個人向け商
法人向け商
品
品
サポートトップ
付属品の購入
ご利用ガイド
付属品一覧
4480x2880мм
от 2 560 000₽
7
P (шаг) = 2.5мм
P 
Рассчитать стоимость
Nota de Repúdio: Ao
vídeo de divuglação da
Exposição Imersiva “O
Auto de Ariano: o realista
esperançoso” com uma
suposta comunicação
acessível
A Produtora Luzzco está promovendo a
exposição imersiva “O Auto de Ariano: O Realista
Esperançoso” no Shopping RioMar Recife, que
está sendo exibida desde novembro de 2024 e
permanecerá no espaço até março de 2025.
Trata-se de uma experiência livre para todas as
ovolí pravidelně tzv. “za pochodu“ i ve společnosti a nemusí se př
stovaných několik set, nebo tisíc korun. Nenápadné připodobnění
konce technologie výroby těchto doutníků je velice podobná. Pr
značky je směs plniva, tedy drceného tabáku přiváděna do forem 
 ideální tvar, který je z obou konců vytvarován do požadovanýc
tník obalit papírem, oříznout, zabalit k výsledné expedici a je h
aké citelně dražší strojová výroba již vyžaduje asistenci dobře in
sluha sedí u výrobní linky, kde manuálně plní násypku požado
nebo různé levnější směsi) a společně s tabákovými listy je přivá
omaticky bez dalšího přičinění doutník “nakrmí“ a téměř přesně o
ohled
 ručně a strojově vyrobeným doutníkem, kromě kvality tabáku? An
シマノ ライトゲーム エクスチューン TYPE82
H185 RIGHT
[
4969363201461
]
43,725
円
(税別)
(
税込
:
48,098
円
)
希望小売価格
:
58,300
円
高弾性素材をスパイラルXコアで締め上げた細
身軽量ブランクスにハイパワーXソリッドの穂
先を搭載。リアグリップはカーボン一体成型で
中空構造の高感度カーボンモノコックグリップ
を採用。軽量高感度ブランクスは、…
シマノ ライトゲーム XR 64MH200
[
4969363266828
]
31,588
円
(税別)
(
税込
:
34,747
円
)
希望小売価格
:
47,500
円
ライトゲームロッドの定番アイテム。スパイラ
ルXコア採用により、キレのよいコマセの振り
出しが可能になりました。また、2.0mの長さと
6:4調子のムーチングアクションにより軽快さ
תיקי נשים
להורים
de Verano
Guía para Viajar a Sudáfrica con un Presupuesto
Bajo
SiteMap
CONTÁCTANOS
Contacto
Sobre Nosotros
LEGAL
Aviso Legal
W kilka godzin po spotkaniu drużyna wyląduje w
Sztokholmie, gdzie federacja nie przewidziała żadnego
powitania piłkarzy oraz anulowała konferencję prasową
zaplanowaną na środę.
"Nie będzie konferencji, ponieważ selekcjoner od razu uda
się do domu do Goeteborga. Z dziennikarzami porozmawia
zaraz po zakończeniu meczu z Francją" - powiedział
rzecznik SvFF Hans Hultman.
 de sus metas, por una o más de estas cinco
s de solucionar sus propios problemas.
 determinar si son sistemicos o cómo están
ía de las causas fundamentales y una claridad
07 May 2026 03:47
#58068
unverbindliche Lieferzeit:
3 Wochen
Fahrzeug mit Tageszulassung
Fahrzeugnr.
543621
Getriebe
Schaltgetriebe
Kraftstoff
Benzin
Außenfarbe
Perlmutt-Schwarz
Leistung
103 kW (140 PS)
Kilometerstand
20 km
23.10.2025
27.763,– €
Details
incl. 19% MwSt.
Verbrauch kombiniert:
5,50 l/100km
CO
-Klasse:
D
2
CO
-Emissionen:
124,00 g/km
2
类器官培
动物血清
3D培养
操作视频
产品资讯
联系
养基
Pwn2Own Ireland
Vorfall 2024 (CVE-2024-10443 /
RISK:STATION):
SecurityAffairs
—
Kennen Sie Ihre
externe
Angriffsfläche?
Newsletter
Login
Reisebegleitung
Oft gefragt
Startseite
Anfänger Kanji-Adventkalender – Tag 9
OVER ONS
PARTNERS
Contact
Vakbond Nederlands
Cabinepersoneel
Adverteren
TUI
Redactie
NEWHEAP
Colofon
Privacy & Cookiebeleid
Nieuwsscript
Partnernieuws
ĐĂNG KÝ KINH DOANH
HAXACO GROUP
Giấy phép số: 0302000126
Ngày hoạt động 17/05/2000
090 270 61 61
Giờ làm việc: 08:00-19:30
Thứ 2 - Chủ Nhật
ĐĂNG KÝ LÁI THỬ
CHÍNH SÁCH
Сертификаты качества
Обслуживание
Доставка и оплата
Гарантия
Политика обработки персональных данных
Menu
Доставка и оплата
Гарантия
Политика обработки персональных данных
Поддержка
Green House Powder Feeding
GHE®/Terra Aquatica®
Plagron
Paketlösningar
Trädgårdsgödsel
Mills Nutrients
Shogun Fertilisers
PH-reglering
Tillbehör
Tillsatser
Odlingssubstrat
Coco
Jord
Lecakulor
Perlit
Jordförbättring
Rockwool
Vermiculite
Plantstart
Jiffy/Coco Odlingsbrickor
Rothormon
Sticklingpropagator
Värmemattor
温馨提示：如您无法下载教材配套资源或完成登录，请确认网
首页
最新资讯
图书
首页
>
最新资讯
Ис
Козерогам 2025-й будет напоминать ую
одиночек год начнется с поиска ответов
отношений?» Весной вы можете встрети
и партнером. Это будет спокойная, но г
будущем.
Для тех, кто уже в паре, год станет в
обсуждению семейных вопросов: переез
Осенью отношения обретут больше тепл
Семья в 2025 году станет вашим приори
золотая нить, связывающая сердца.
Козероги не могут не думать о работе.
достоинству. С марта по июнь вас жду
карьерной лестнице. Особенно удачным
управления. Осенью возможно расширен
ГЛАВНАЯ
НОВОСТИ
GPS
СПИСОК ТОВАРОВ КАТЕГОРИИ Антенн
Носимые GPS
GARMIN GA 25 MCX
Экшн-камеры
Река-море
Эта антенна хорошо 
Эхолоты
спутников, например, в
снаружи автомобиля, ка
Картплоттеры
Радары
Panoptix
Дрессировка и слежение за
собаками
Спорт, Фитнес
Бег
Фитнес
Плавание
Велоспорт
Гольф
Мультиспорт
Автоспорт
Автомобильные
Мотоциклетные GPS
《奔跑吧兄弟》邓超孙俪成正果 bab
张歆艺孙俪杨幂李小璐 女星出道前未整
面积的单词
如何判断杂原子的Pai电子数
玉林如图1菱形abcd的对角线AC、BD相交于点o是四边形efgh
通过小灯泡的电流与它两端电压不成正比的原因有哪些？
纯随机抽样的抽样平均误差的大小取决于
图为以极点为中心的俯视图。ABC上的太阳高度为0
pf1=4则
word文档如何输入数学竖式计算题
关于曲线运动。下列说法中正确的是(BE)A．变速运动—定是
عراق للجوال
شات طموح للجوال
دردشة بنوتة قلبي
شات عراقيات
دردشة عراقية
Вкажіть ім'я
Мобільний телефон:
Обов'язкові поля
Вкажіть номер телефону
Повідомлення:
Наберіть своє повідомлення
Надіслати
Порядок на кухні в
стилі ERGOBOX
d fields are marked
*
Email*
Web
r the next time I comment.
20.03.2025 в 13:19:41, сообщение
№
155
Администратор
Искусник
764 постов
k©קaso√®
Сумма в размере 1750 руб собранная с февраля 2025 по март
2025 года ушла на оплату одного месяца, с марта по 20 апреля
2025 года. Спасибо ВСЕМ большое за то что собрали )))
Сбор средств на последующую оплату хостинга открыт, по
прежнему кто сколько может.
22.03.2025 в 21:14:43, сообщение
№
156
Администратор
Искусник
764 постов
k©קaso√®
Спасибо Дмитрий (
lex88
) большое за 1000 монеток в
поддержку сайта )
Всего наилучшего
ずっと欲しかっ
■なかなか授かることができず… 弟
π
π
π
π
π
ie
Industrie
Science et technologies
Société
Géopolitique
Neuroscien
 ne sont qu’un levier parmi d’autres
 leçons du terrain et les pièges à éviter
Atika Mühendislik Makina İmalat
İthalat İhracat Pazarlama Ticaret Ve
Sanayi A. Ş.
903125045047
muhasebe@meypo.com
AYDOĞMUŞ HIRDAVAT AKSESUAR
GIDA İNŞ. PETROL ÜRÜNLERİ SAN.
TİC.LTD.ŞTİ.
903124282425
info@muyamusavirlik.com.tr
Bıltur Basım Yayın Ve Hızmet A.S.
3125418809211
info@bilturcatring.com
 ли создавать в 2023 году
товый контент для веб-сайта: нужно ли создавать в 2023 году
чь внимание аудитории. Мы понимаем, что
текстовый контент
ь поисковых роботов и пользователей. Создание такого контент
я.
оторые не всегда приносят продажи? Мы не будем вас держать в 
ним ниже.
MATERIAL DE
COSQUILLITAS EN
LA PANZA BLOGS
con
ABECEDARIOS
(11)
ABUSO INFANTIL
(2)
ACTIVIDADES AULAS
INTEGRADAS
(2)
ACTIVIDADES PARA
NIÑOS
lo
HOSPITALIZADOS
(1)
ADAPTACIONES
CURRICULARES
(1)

* WORK INSTRUCTIONS: Find each line in the data above with the word "марта", then copy it.

* ANSWER TO THIS TASK:
достоинству. С марта по июнь вас жду
2025 года ушла на оплату одного месяца, с марта по 20 апреля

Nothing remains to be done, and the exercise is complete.